%%

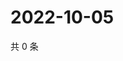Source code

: # 2022-10-05

共 0 条

<!-- BEGIN WEIBO -->
<!-- 最后更新时间 Wed Oct 05 2022 15:30:27 GMT+0800 (China Standard Time) -->

<!-- END WEIBO -->
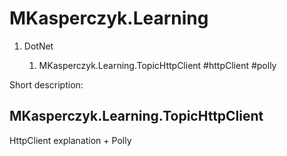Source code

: # MKasperczyk.Learning

<ol>
  <li>DotNet</li>
    <ol>
      <li>MKasperczyk.Learning.TopicHttpClient #httpClient #polly</li>
    </ol>
</ol>

Short description: 

## MKasperczyk.Learning.TopicHttpClient
HttpClient explanation + Polly
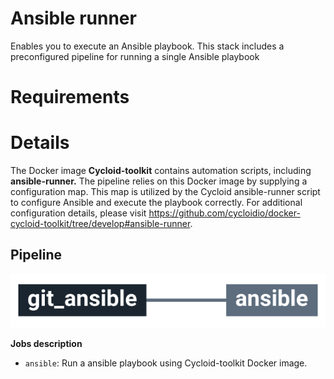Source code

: # Ansible runner

Enables you to execute an Ansible playbook. This stack includes a preconfigured pipeline for running a single Ansible playbook

# Requirements

# Details

The Docker image **Cycloid-toolkit** contains automation scripts, including **ansible-runner.** The pipeline relies on this Docker image by supplying a configuration map. This map is utilized by the Cycloid ansible-runner script to configure Ansible and execute the playbook correctly. For additional configuration details, please visit https://github.com/cycloidio/docker-cycloid-toolkit/tree/develop#ansible-runner.

## Pipeline

<img src="docs/pipeline.png" width="800">

**Jobs description**

  * `ansible`: Run a ansible playbook using Cycloid-toolkit Docker image.

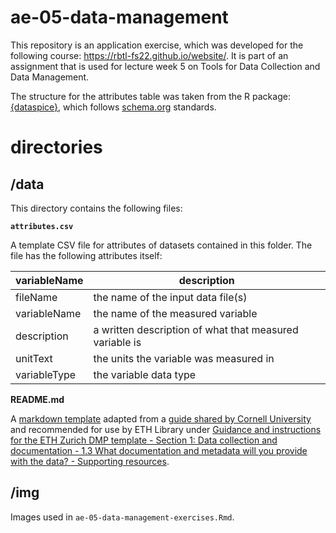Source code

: # ae-05-data-management

This repository is an application exercise, which was developed for the following course: https://rbtl-fs22.github.io/website/. It is part of an assignment that is used for lecture week 5 on Tools for Data Collection and Data Management.

The structure for the attributes table was taken from the R package: [{dataspice}](https://github.com/ropensci/dataspice), which follows [schema.org](https://schema.org/) standards.

# directories

## /data

This directory contains the following files:

**`attributes.csv`**  

A template CSV file for attributes of datasets contained in this folder. The file has the following attributes itself: 

| variableName | description                                             |
|--------------|---------------------------------------------------------|
| fileName     | the name of the input data file(s)                      |
| variableName | the name of the measured variable                       |
| description  | a written description of what that measured variable is |
| unitText     | the units the variable was measured in                  |
| variableType | the variable data type                                  |

**README.md**

A [markdown template](https://cornell.app.box.com/v/ReadmeTemplate) adapted from a [guide shared by Cornell University](https://data.research.cornell.edu/content/readme) and recommended for use by ETH Library under [Guidance and instructions for the ETH Zurich DMP template - Section 1: Data collection and documentation - 1.3 What documentation and metadata will you provide with the data? - Supporting resources](https://documentation.library.ethz.ch/display/DD/Data+Management+Plan+Instructions+for+ETH+Zurich+Researchers). 

## /img

Images used in `ae-05-data-management-exercises.Rmd`. 

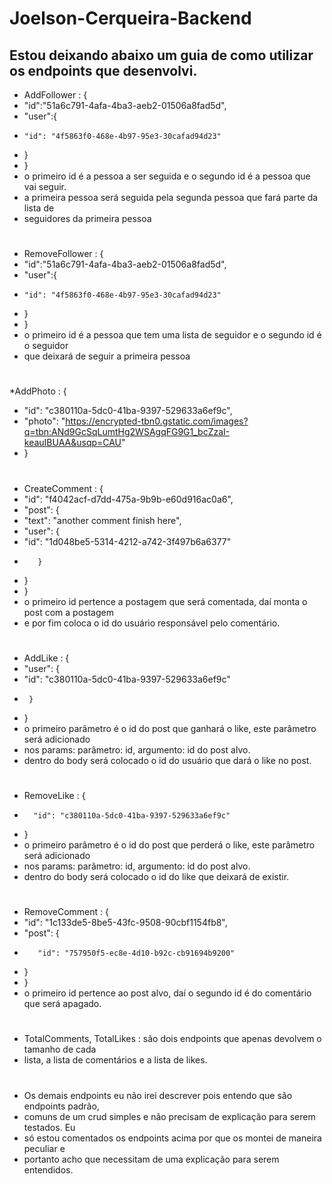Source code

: # Joelson-Cerqueira-Backend

## Estou deixando abaixo um guia de como utilizar os endpoints que desenvolvi.

* AddFollower : {
* "id":"51a6c791-4afa-4ba3-aeb2-01506a8fad5d",
*  "user":{
*     "id": "4f5863f0-468e-4b97-95e3-30cafad94d23"
*    }
* }
* o primeiro id é a pessoa a ser seguida e o segundo id é a pessoa que vai seguir.
* a primeira pessoa será seguida pela segunda pessoa que fará parte da lista de 
* seguidores da primeira pessoa
#
#
* RemoveFollower : {
*  "id":"51a6c791-4afa-4ba3-aeb2-01506a8fad5d",
*  "user":{
*     "id": "4f5863f0-468e-4b97-95e3-30cafad94d23"
*    }
*  }
* o primeiro id é a pessoa que tem uma lista de seguidor e o segundo id é o seguidor
*  que deixará de seguir a primeira pessoa
#
#
*AddPhoto : {
*   "id": "c380110a-5dc0-41ba-9397-529633a6ef9c",
*   "photo": "https://encrypted-tbn0.gstatic.com/images?q=tbn:ANd9GcSqLumtHg2WSAgqFG9G1_bcZzaI-keauIBUAA&usqp=CAU"
* }
#
#
* CreateComment : {
*    "id": "f4042acf-d7dd-475a-9b9b-e60d916ac0a6",
*    "post": {
*    "text": "another comment finish here",
*    "user": {
*    "id": "1d048be5-5314-4212-a742-3f497b6a6377"
*        }
*    }
*  }
* o primeiro id pertence a postagem que será comentada, daí monta o post com a postagem
* e por fim coloca o id do usuário responsável pelo comentário.
#
#
* AddLike : {
*    "user": {
*    "id": "c380110a-5dc0-41ba-9397-529633a6ef9c"
*      }
*   }
*   o primeiro parâmetro é o id do post que ganhará o like, este parâmetro será adicionado
*    nos params: parâmetro: id, argumento: id do post alvo.
*   dentro do body será colocado o id do usuário que dará o like no post.
#
#
* RemoveLike : {
*       "id": "c380110a-5dc0-41ba-9397-529633a6ef9c"
*  }
*   o primeiro parâmetro é o id do post que perderá o like, este parâmetro será adicionado
*    nos params: parâmetro: id, argumento: id do post alvo.
*   dentro do body será colocado o id do like que deixará de existir.
#
#
* RemoveComment : {
*    "id": "1c133de5-8be5-43fc-9508-90cbf1154fb8",
*    "post": {
*        "id": "757950f5-ec8e-4d10-b92c-cb91694b9200"
*    }
* }
* o primeiro id pertence ao post alvo, daí o segundo id é do comentário que será apagado.
#
#
* TotalComments, TotalLikes : são dois endpoints que apenas devolvem o tamanho de cada 
* lista, a lista de comentários e a lista de likes.
#
#
* Os demais endpoints eu não irei descrever pois entendo que são endpoints padrão, 
* comuns de um crud simples e não precisam de explicação para serem testados. Eu 
* só estou comentados os endpoints acima por que os montei de maneira peculiar e 
* portanto acho que necessitam de uma explicação para serem entendidos.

%%

Please reproduce every item above character for character, leaving out the pictures.

Result of the exercise:
Source code

: # 2022-10-05

共 0 条

<!-- BEGIN WEIBO -->
<!-- 最后更新时间 Wed Oct 05 2022 15:30:27 GMT+0800 (China Standard Time) -->

<!-- END WEIBO -->
Source code

: # MKasperczyk.Learning

<ol>
  <li>DotNet</li>
    <ol>
      <li>MKasperczyk.Learning.TopicHttpClient #httpClient #polly</li>
    </ol>
</ol>

Short description: 

## MKasperczyk.Learning.TopicHttpClient
HttpClient explanation + Polly
Source code

: # Ansible runner

Enables you to execute an Ansible playbook. This stack includes a preconfigured pipeline for running a single Ansible playbook

# Requirements

# Details

The Docker image **Cycloid-toolkit** contains automation scripts, including **ansible-runner.** The pipeline relies on this Docker image by supplying a configuration map. This map is utilized by the Cycloid ansible-runner script to configure Ansible and execute the playbook correctly. For additional configuration details, please visit https://github.com/cycloidio/docker-cycloid-toolkit/tree/develop#ansible-runner.

## Pipeline

<img src="docs/pipeline.png" width="800">

**Jobs description**

  * `ansible`: Run a ansible playbook using Cycloid-toolkit Docker image.

Source code

: # ae-05-data-management

This repository is an application exercise, which was developed for the following course: https://rbtl-fs22.github.io/website/. It is part of an assignment that is used for lecture week 5 on Tools for Data Collection and Data Management.

The structure for the attributes table was taken from the R package: [{dataspice}](https://github.com/ropensci/dataspice), which follows [schema.org](https://schema.org/) standards.

# directories

## /data

This directory contains the following files:

**`attributes.csv`**  

A template CSV file for attributes of datasets contained in this folder. The file has the following attributes itself: 

| variableName | description                                             |
|--------------|---------------------------------------------------------|
| fileName     | the name of the input data file(s)                      |
| variableName | the name of the measured variable                       |
| description  | a written description of what that measured variable is |
| unitText     | the units the variable was measured in                  |
| variableType | the variable data type                                  |

**README.md**

A [markdown template](https://cornell.app.box.com/v/ReadmeTemplate) adapted from a [guide shared by Cornell University](https://data.research.cornell.edu/content/readme) and recommended for use by ETH Library under [Guidance and instructions for the ETH Zurich DMP template - Section 1: Data collection and documentation - 1.3 What documentation and metadata will you provide with the data? - Supporting resources](https://documentation.library.ethz.ch/display/DD/Data+Management+Plan+Instructions+for+ETH+Zurich+Researchers). 

## /img

Images used in `ae-05-data-management-exercises.Rmd`. 

Source code

: # Joelson-Cerqueira-Backend

## Estou deixando abaixo um guia de como utilizar os endpoints que desenvolvi.

* AddFollower : {
* "id":"51a6c791-4afa-4ba3-aeb2-01506a8fad5d",
*  "user":{
*     "id": "4f5863f0-468e-4b97-95e3-30cafad94d23"
*    }
* }
* o primeiro id é a pessoa a ser seguida e o segundo id é a pessoa que vai seguir.
* a primeira pessoa será seguida pela segunda pessoa que fará parte da lista de 
* seguidores da primeira pessoa
#
#
* RemoveFollower : {
*  "id":"51a6c791-4afa-4ba3-aeb2-01506a8fad5d",
*  "user":{
*     "id": "4f5863f0-468e-4b97-95e3-30cafad94d23"
*    }
*  }
* o primeiro id é a pessoa que tem uma lista de seguidor e o segundo id é o seguidor
*  que deixará de seguir a primeira pessoa
#
#
*AddPhoto : {
*   "id": "c380110a-5dc0-41ba-9397-529633a6ef9c",
*   "photo": "https://encrypted-tbn0.gstatic.com/images?q=tbn:ANd9GcSqLumtHg2WSAgqFG9G1_bcZzaI-keauIBUAA&usqp=CAU"
* }
#
#
* CreateComment : {
*    "id": "f4042acf-d7dd-475a-9b9b-e60d916ac0a6",
*    "post": {
*    "text": "another comment finish here",
*    "user": {
*    "id": "1d048be5-5314-4212-a742-3f497b6a6377"
*        }
*    }
*  }
* o primeiro id pertence a postagem que será comentada, daí monta o post com a postagem
* e por fim coloca o id do usuário responsável pelo comentário.
#
#
* AddLike : {
*    "user": {
*    "id": "c380110a-5dc0-41ba-9397-529633a6ef9c"
*      }
*   }
*   o primeiro parâmetro é o id do post que ganhará o like, este parâmetro será adicionado
*    nos params: parâmetro: id, argumento: id do post alvo.
*   dentro do body será colocado o id do usuário que dará o like no post.
#
#
* RemoveLike : {
*       "id": "c380110a-5dc0-41ba-9397-529633a6ef9c"
*  }
*   o primeiro parâmetro é o id do post que perderá o like, este parâmetro será adicionado
*    nos params: parâmetro: id, argumento: id do post alvo.
*   dentro do body será colocado o id do like que deixará de existir.
#
#
* RemoveComment : {
*    "id": "1c133de5-8be5-43fc-9508-90cbf1154fb8",
*    "post": {
*        "id": "757950f5-ec8e-4d10-b92c-cb91694b9200"
*    }
* }
* o primeiro id pertence ao post alvo, daí o segundo id é do comentário que será apagado.
#
#
* TotalComments, TotalLikes : são dois endpoints que apenas devolvem o tamanho de cada 
* lista, a lista de comentários e a lista de likes.
#
#
* Os demais endpoints eu não irei descrever pois entendo que são endpoints padrão, 
* comuns de um crud simples e não precisam de explicação para serem testados. Eu 
* só estou comentados os endpoints acima por que os montei de maneira peculiar e 
* portanto acho que necessitam de uma explicação para serem entendidos.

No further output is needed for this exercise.